April - Distracted Driving Awareness Month
Distractions Are Dangerous
We’ve all done it. Entered an address into GPS, glanced at an incoming message, and maybe even fired off a quick text to our kids or spouse. All while cruising behind the wheel and feeling completely in control—in control enough to do something else.
And then, we’ve looked up and had to make a quick correction to avoid an incident.
Since April is Distracted Driving Awareness Month, it’s the perfect time to remind everyone—including ourselves—just how dangerous and deadly lapses in concentration behind the wheel can be.
While our recent Safety Bulletin talks about the specifics of regulations and enforcement for Commercial Motor Vehicle (CMV) drivers and their employers, this blog will give you information that’s relevant to everyone out on our roads—information worth sharing.
Consequences of Multitasking
While some people claim that they are excellent multitaskers, the data simply doesn’t back them up. Juggling two different tasks at a time reduces efficiency and proficiency in both, and the consequences of that are very different when you’re talking about phone calls and emails versus sitting behind the wheel.
In 2021, in the U.S., 3,522 people were killed because of distracted driving. That’s not to mention the 424,000 people who were injured in 2019—more than 1,204 per day.
Those are extremely high prices to pay because someone needed to take a bite of their breakfast, make the perfect knot in their tie, or check last night’s scoreboard while driving. Our phones may be big part of the problem, but they aren’t the only distraction we have to be aware of.
- 87% of motorists are parents distracted by young children when driving.
- 31% of drivers are distracted by their dogs in the car.
- 55% of motorists talk on the phone, even though it might be hands-free*.
- 40% of drivers browse social media while driving.
- 25% of motorists feel pressured to respond to work messages while driving.
*Hands-Free isn’t Distraction-Free
An even greater risk than being legally intoxicated, texting and driving makes you six times more likely to be in a crash. In response, many local and regional governments have banned cell phones from being hand-held while we’re in the driver’s seat.
However, while laws and regulations are being passed to address the dangers of texting while driving, researchers have continued to discover that any conversation pulls your brain’s functional attention away from the task, literally, at hand.

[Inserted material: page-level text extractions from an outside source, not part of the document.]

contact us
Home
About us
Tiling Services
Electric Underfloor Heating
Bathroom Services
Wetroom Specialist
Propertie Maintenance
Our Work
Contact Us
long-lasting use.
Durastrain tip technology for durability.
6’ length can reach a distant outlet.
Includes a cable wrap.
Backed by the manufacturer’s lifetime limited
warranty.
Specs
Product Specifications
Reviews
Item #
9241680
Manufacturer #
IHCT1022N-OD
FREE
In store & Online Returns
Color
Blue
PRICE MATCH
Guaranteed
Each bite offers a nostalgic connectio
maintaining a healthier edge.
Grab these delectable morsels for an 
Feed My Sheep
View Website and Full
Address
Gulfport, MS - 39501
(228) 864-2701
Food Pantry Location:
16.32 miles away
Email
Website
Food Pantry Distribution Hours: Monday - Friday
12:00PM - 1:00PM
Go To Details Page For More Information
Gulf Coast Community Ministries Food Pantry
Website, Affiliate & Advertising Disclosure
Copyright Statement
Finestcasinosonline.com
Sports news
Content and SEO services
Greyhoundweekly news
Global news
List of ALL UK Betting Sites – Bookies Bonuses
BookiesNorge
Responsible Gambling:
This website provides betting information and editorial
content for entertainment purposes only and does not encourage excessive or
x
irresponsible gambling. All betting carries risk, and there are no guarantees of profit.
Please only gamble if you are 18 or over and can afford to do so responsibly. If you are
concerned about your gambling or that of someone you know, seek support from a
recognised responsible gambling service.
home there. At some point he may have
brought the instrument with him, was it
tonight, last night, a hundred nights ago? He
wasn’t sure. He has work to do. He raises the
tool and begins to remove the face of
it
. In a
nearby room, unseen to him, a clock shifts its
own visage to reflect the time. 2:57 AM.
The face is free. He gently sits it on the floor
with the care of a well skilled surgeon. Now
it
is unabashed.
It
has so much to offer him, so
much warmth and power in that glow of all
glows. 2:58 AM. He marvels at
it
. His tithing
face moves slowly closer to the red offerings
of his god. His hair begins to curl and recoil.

When you talk to someone on the phone, your brain builds a picture in your mind. What is the person’s emotional state? What room are they in? What are they referring to? That level of visualization competes with the brain’s ability to process actual visual information.
To compensate, as drivers, we resolve ourselves to focus more fully on the road ahead, but this gives us tunnel-vision and limits our use of rear-view mirrors, and whether we can see signs, curbs, or even pedestrians.
The Safest Route
It sounds trite, at this point, to say that the safest way to drive is with zero distractions—we all know that. But kids need to get to soccer practice, deadlines can be tight, and drive-thru meals are a thing for a reason.

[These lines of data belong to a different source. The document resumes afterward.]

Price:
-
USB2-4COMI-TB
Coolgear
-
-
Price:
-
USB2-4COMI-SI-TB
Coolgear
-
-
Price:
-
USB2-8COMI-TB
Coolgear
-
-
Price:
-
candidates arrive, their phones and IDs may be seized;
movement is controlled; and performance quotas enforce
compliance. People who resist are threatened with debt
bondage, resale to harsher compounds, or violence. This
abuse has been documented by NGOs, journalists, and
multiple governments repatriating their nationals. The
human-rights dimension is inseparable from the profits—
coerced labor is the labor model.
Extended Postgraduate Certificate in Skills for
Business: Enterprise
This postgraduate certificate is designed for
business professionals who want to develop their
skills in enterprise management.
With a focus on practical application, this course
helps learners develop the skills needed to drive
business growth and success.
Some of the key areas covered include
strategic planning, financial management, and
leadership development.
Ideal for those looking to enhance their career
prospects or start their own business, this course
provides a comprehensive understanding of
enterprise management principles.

The key to mitigating risk to us, our passengers, and everyone who shares the roads and sidewalks, is to understand that our focus and ability is hampered by any other task we take on while driving—it’s the result of how our brains function.

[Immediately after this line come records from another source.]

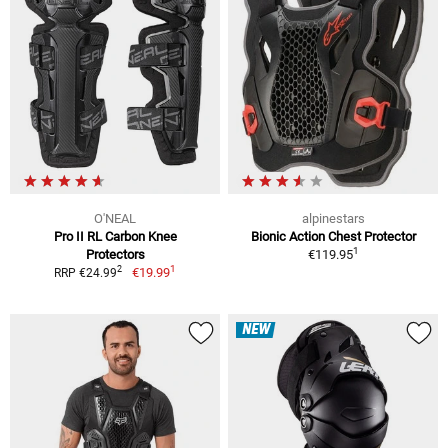
O'NEAL
alpinestars
Pro II RL Carbon Knee
Bionic Action Chest Protector
1
Protectors
€119.95
1
2
€19.99
RRP €24.99
NEW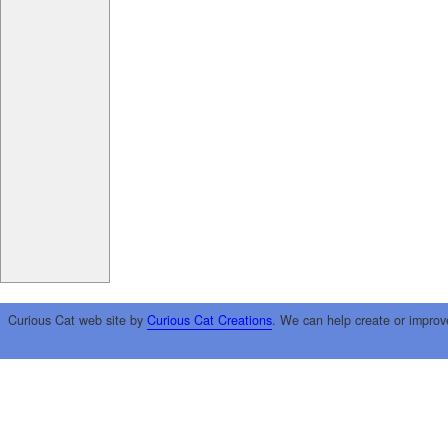
Curious Cat web site by
Curious Cat Creations
. We can help create or improv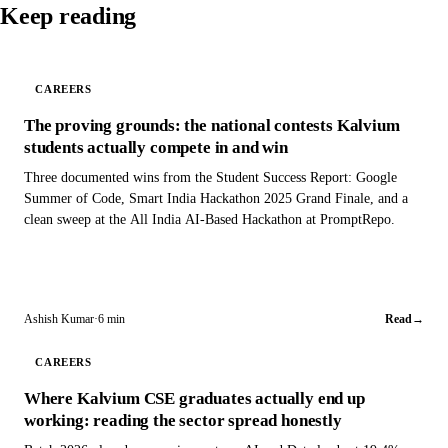
Keep reading
CAREERS
The proving grounds: the national contests Kalvium
students actually compete in and win
Three documented wins from the Student Success Report: Google
Summer of Code, Smart India Hackathon 2025 Grand Finale, and a
clean sweep at the All India AI-Based Hackathon at PromptRepo.
Ashish Kumar
·
6 min
Read
→
CAREERS
Where Kalvium CSE graduates actually end up
working: reading the sector spread honestly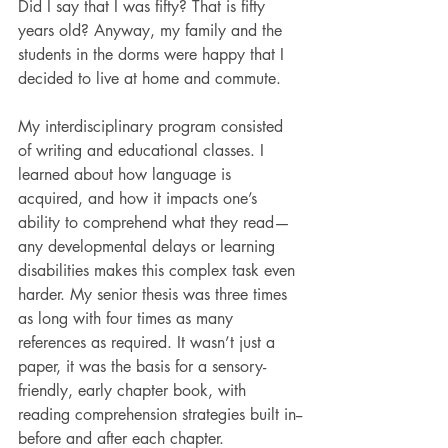
Did I say that I was fifty? That is fifty 
years old? Anyway, my family and the 
students in the dorms were happy that I 
decided to live at home and commute.
My interdisciplinary program consisted 
of writing and educational classes. I 
learned about how language is 
acquired, and how it impacts one’s 
ability to comprehend what they read—
any developmental delays or learning 
disabilities makes this complex task even 
harder. My senior thesis was three times 
as long with four times as many 
references as required. It wasn’t just a 
paper, it was the basis for a sensory-
friendly, early chapter book, with 
reading comprehension strategies built in--
before and after each chapter.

So, we have to outsmart our brains and make a deliberate decision to arrive at our destination safely by limiting the risk of distraction every time we drive. Keep your phone on silent and well out of reach, finish your snack before you leave, and let everyone know you’ll be in the car.
If you need to check for a message from your boss, settle an argument between the kids, or sneak in a quick lunch, pull over and give your full attention to what’s pulling at your attention. The cost of not being mentally present behind the wheel can be catastrophic for everyone involved.